Apple MacBook Air (13-Inch) Review

Unique Features and Design

This new 13" MacBook Air is Apple's thinnest 13" notebook. The original MacBook Air was already razer thin, so improving that at all is an impressive feat. When comparing the original to the new model, the slimness doesn't immediately pop out at you, but when you stack them on top of one another, you can see a few millimeters have been shaved off. The reality of the situation is this: we have never seen a sleeker, more aesthetically pleasing 13" notebook.

Apple has been a design leader for years. The iPod is widely viewed as the most well-designed portable media player on the market, and the company's iMac is definitely one of the most stylish, if not the most stylish, all-in-one PCs on the market. The same is true for their MacBook line if you ask us. The all aluminum, unibody construction is both rigid and eye-pleasing, and while many 13" machines have a good deal of flex due to a mostly plastic construction, that's not the case here.

On the front edge, there's simply no room for any ports or status LEDs. It's just 0.11" thick on the front end, which feels barely thicker than a few credit cards. Along the right rear edge, there's the SD/SDHC/SDXC card reader (a feature that is left off of the 11" MacBook Air), a single USB 2.0 port and a Mini DisplayPort video output socket.


No ports are installed on the rear. On the left edge, there's a MagSafe power connector, another USB 2.0 port, a 3.5mm headphone jack and a small microphone for voice input. Along the top of the LCD, there's a FaceTime video camera (i.e. a webcam) for video calling/chatting. There's also room for a full-size, chiclet-styled keyboard, but this brings up one of our main gripes with the machine.

The original MacBook Air (also 13") included a backlit keyboard. This model doesn't. We guess that Apple cut out that feature to save on space and a little battery life, but it's a bad thing to cut in our opinion. This would have been a huge differentiator. Hardly any 13" ultraportable machines have a backlit keyboard, and Apple could've been a market leader here. It's always aggravating to lose a feature when a system is being upgraded, and this one is no exception. We would have preferred a system that's a tiny bit thicker in order to have a backlit keyboard for using it at night or in low-light situations.

Below the keyboard is a huge all-glass trackpad. There's no click button; the entire pad is a button. It's essentially a smaller Magic Trackpad, right in the notebook. There's just no competition here -- the 13" MacBook Air has the best trackpad of any 13" notebook on the market, period. No other 13" machine has a pad this large, this smooth, and this reactive to inputs. It also supports a very long list of multi-touch gestures, all of which work perfectly the first time you try them.

The 13.3" glossy LCD has a 1440x900 resolution, which is actually the same as the company's 15" MacBook Pro. So you're getting the same amount of pixels in a package that's tighter and smaller. It's a glossy display, and no matte option is available. Viewing angles are world class, and the screen is as sharp, bright and crisp as any 13" LCD that we have seen.
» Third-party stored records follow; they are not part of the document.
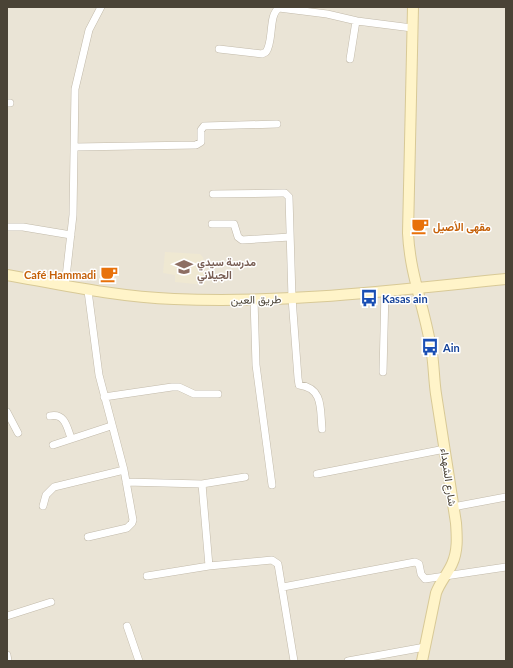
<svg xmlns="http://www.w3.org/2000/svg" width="513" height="668" viewBox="0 0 513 668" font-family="Lato,Vazirmatn,sans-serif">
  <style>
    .residential { fill: #eae4d6 }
    .education { fill: #efe8d2 }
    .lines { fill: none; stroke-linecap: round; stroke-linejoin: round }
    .street-casing { stroke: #c2baaa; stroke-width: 8 }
    .secondary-casing { stroke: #d8c996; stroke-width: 12 }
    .street { stroke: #fff; stroke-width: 7 }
    .secondary { stroke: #fff4c9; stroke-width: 10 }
    .labels { text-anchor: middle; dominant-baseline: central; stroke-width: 3; stroke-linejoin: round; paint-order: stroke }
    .food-label { font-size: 11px; font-weight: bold; fill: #c56008; stroke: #fff; text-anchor: start }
    .education-label { font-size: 11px; font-weight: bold; fill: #785e54; stroke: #fff; text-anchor: start }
    .transit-label { font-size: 11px; font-weight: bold; fill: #164399; stroke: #fff; text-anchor: start }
    .street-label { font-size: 11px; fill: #4a4336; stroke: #fff }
  </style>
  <rect width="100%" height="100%" fill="#f5f2e9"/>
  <path class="residential" d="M7,7H506V661H7Z"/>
  <path class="education" d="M165,252L200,254L203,257L206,285L175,282V275L163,273Z"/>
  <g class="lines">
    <g class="street-casing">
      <path id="street" d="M219,49L262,54L266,52C274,41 268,15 279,8L327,14L357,21L412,28
        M350,59L356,21
        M7,103H10
        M75,147L196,145L201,142V130L204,126L277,124
        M213,194L282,193H285L289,197L292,298L298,378L299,385C324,388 320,410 322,429
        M212,224H234L238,237L242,240L290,237
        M7,227H23L71,235
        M65,286L73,215L75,89L89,30L101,7
        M88,291L99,375L124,470L133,520L132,523L127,528L88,537
        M254,299L256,365L272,485
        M383,372L385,291
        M104,397L172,387H179L194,394H218
        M7,412L18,433
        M50,416C65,413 67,427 71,438
        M53,445L111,426
        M317,474L445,449
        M126,482L202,484L245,477
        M202,484L209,566L272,560L278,564L294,661
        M43,506L46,495L54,487L124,470
        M453,507L506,497
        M147,576L209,566
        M283,587L415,562L419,564L421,574L425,579L506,567
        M7,616L51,602
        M127,626L139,661
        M7,655L8,661
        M348,661L425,647"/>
    </g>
    <g class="secondary-casing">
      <path id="secondary" d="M413,7L408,233C410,277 426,311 432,354C434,367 434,381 436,394C443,437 449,480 456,523C457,537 458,551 452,564C447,575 440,582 436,593L422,661
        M7,275C63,285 118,297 174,299C285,304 396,290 506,279"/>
    </g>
    <use href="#street" class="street"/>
    <use href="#secondary" class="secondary"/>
  </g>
  <defs>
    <g id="cafe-bare" transform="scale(1.38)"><path d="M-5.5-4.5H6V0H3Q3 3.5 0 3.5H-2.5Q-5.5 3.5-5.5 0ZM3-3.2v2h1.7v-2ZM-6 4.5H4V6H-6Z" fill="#e8710a" stroke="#fff" stroke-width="2.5" paint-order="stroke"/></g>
    <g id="school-bare" transform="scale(1.38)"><path d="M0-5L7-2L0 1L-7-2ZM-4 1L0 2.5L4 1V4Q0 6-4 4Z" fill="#8d6e63" stroke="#fff" stroke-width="2.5" paint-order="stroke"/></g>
    <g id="bus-bare" transform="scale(1.38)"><path d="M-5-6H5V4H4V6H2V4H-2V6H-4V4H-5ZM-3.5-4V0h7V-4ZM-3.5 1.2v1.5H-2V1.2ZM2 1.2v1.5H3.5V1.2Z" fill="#1a4fb4" stroke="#fff" stroke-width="2.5" paint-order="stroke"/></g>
  </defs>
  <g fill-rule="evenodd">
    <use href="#cafe-bare" x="420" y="226"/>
    <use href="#school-bare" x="184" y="267"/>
    <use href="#cafe-bare" x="109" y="274"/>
    <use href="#bus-bare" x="369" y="298"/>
    <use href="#bus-bare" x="430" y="347"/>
  </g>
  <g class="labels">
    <g class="food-label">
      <text x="433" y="226">مقهى الأصيل</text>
      <text x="96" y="274" text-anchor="end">Café Hammadi</text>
    </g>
    <g class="education-label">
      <text x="197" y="261">مدرسة سيدي<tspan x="197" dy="13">الجيلاني</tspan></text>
    </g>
    <g class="transit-label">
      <text x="382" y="298">Kasas ain</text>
      <text x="443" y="347">Ain</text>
    </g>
    <g class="street-label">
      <text transform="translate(256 299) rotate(-1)">طريق العين</text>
      <text transform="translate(449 477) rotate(82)">شارع الشهداء</text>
    </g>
  </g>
  <rect width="513" height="668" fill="none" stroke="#4a4336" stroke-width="16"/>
</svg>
It's simply beautiful to look at, and movies look great on it. The silver bezel around the LCD seems unnecessarily large; it's the one design aspect that seems un-Apple like. We would have preferred a little more screen and/or a little less bezel.

As for unique features on this machine, we've covered some of them already, but the gigantic multi-touch trackpad is unparalleled, the unibody construction is also unique to Apple machines, and the integrated Flash storage is both a blessing and a curse. There's no 2.5" HDD or standalone SSD in the machine; the 128GB of storage is soldered directly to the motherboard. This enables very quick transfer rates similar to a separate SSD, but it really hampers your upgrade path. You have to buy a higher end configuration from Apple to get 256GB of storage; you can't simply pop out a drive and replace it with another.
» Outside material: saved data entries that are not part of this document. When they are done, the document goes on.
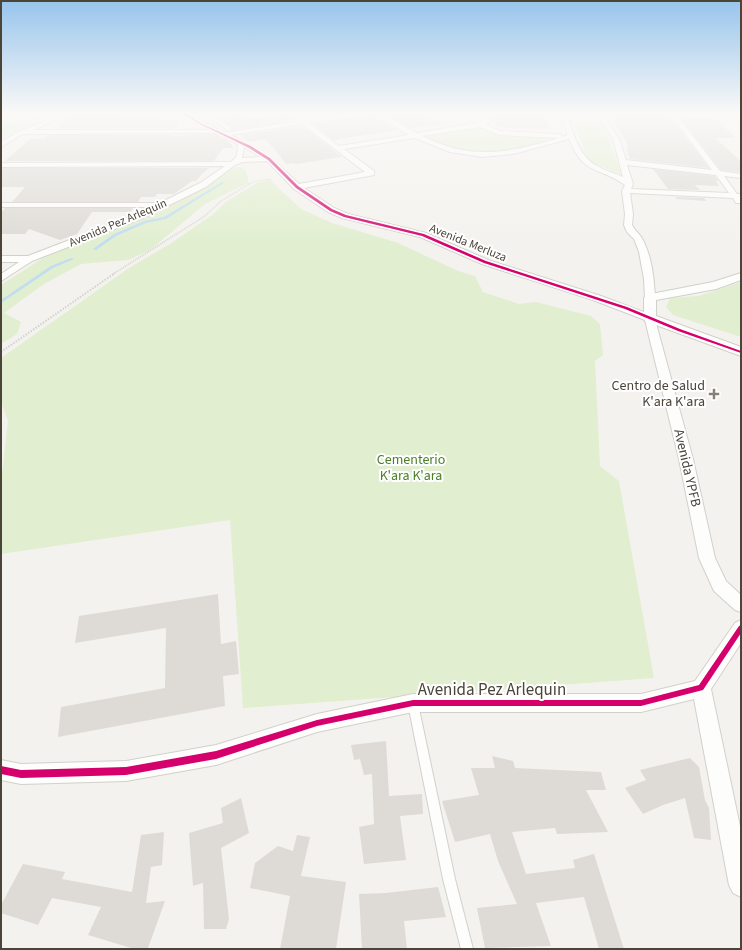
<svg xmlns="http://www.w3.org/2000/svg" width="742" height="950" viewBox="0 0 742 950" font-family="'Source Sans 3',sans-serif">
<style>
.green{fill:#e1eecf}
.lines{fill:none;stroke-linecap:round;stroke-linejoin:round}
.stream{fill:#c0ddf1;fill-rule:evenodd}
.building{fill:#dedbd6}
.service-casing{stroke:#d2d0cb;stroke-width:2}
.minor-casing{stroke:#d2d0cb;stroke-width:2}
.tertiary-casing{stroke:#d2d0cb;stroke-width:2}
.path-far2{stroke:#d3d2cc;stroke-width:1;stroke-dasharray:1 1;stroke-linecap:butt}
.path-far1{stroke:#d3d2cc;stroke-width:1.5;stroke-dasharray:1 1;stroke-linecap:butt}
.path{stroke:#d3d2cc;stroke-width:2;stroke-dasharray:1.5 1.5;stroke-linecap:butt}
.service{fill:#fdfdfc;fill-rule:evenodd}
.minor{fill:#fdfdfc;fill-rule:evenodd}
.tertiary{fill:#fdfdfc;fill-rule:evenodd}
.cycleway-casing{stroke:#fff;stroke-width:3}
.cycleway{fill:#d6006c;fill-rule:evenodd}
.poi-dot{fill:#868178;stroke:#fff;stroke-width:1.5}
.labels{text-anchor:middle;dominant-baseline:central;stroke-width:4;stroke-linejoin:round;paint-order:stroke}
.far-street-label{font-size:12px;fill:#4b4439;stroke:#fff}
.poi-label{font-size:14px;fill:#4b4439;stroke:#fff;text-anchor:end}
.park-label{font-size:14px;fill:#4a7f2a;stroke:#fff}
.street-label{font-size:14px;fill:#4b4439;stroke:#fff}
.near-street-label{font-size:17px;fill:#4b4439;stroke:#fff}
</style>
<rect width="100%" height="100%" fill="#f4f2ee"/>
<path class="green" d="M10,113H62L19,130L1,139V115Z
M569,113H594L606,131L621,174L595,164L588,158Z
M479,127L491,133L500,135L556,137C527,146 496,156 465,151C450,149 437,142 424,136Z
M240,167L245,170L248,177V183L205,204L150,250L128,260L81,264L44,284L4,313L21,322L17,334L1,344V285L43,258L141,218L192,194L233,168Z
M270,180L301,209L332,223L398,243L458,271L475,276L483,292L519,304L536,302L591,316L600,324L603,355L595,361L600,466L619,481L654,678L243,708L230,520L1,554V484L8,421L1,402V358L129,268L170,244L212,215L226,202L258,182Z
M741,282V337L673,315L666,307L670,298L699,296Z"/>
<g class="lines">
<path class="stream" d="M49,113H52L1,131V129Z
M222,182L224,183L166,219L146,223L116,236L96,250L93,249L114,234L144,221L164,217Z
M71,258L74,259L53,268L1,303V300L51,266Z"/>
</g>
<path class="building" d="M121,113L118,117L165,116L161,121L179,120L176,128H57L74,114Z
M298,113H334L336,114L305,118Z
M401,113L406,116L423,113L443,124L411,128L387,115Z
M487,113H544L550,129L497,127L492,118Z
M610,113H666L709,168L630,159L626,147H628L627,144Z
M244,114L248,119L287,114L294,120L234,130L220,118L225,117L224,116Z
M372,116L397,130L333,140L313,124Z
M680,117L714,118L736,138H715L741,161V172L721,170Z
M302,126L342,157L296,164L294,163L286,164L266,139L249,142L240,135Z
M216,134L228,141L234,148H223L214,161H5L30,139H44L47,135H173V136Z
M1,168H209L202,174L196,181H192L174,194H157L155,197H141L138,202H12L25,187H1Z
M653,169L715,176L718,181H716L719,186L695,185L700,190L668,189Z
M675,197L704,198L706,201L677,199Z
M5,208H133L131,212H92L77,234L60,240L29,229L25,234H1V213Z
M218,594L221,644L236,641L239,674L223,676L225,706L58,737L61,707L165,688L166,628L75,643L79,616Z
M386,741L389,796L422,794L423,814L400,816L406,860L364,864L359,827L374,824L372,774L364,775L360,759L354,760L351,745Z
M492,756L513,761L515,768L601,772L606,790H586L608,832L557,834L555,828L512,832L526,874L575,868L573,860L594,854L624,949H599L584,897L536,903L551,946L485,948L477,908L517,904L498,861L490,834L455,842L442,801L479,795L471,768H495Z
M690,758L699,767L705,800L709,808L711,840L694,838L685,798L663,805L643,814L625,788L646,780L640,770Z
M241,798L249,833L221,848L229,919L226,929H204L203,883L193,886L189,833L223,823L221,808Z
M164,832L162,865L151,867L146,903L165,901L148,948H131L88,935L101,907L52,898L38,925L1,913V905L23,864L65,872L62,879L132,892L141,835Z
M297,835L310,837L301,876L346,882L336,949H280L290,896L250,888L255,863L278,846L293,851Z
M438,887L446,917L404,921L407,949H362L359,894L386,893Z"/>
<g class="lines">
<g class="service-casing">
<path id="service" d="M413,699L416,701L418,704L455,879L473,949H461L443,879L408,704L410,701Z"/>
</g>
<g class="minor-casing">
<path id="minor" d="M1,113H6L1,116Z
M65,113H73L32,130H209L180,113H187L224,133L298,121L288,113H295L305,120L355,113H370L367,115L309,123L339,146L409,135L372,113H380L417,133L481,122L472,121L456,113H464L475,118L491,119V121L486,125L500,131L560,134L563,137L568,135L560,113H566C573,131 578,156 597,166C605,171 615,173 623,177L613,139L597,113H603L619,139L626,160L712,170L669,113H675L720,171L741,174V178L724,176L737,194H741V203H736L733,198L630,193L633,214L632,225C635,231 640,234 643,240C652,258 654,278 655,298L650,301L645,298L644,279L639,252L634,239L627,232L624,225L625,214L622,191L625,185C598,166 584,176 569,139L513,154L482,157L450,152L415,138L344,149L374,171V175L304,188L334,208L348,214L426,233L488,260L601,296L654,316L693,459L715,558L726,581L741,595V612L735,610L714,591L699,558L679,459L645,320L593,300L482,264L420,237L342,218L328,212L294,189L267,161L243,162L235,165L206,187L143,218L32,261L1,281V274L19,262H1V256H28L137,214L151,207H1V203H160L200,183L225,166L1,167V163L231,162L237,156L238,144L216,133L23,134L1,147V142L20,131ZM302,124L365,172L299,184L271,158L243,141L230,135ZM480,127L499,135L559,138C508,153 472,161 422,136ZM244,147L261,157L242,158ZM627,165L716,175L729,193L631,189L633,184Z
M204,113H211L232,129L227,130Z
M741,620V643L711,689L741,831V897L733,893L729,885L694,699L641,712H413L317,732L216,765L126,781L21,784L1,780V760L21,764L126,761L216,745L317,714L413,694H641L695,681L735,623Z"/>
</g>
<g class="tertiary-casing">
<path id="tertiary" d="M741,273V280L716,289L656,300V316L741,347V356L645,321L644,318V298L646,295L713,282Z"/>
</g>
<path class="path-far2" d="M249,184L255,181L272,179"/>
<path class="path-far1" d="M113,274L205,216L221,201L251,183"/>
<path class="path" d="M1,352L115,273"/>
<use href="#service" class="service"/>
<use href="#minor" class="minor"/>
<use href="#tertiary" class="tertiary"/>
<g class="cycleway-casing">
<path id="cycleway" d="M182,113H185L202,124L251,146L270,158L298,186L332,209L346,215L424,234L486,261L627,307L680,329L741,351V353L678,331L625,309L484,263L422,236L344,217L330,211L296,188L268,160L249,148L200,124Z
M741,625V633L703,690L641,706H413L317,726L216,759L126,775L21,778L1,774V766L21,770L126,767L216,751L317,720L413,700H641L699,685L739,626Z"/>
</g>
<use href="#cycleway" class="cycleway"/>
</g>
<linearGradient id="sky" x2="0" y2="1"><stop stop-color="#98c4ec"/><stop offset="0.46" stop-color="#faf9f7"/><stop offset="1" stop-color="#faf9f7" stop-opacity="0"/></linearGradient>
<rect width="742" height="246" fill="url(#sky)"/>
<path class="poi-dot" d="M712 388h4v4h4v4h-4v4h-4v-4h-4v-4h4z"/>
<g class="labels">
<g class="far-street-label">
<text transform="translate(118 223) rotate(-23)">Avenida Pez Arlequin</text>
<text transform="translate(468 243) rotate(22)">Avenida Merluza</text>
</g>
<g class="poi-label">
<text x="705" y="386">Centro de Salud<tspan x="705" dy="16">K'ara K'ara</tspan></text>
</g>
<g class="park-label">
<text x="411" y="460">Cementerio<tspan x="411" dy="16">K'ara K'ara</tspan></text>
</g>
<g class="street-label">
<text transform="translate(687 468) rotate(77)">Avenida YPFB</text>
</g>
<g class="near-street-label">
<text x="492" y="690">Avenida Pez Arlequin</text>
</g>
</g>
<rect width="742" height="950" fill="none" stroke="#4b4439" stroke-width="4"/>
</svg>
The battery is also non-user-servicable. You can't just buy a second battery to pop in once one dies. The upside is that the battery life is also world-class; Apple claims 7 hours of Wi-Fi enabled use, or up to 30 days in standby. We'll test the battery claims on a later page, but we find it hard to complain about this fact when Apple has managed to squeeze 7 hours of untethered use into a machine that's so thin.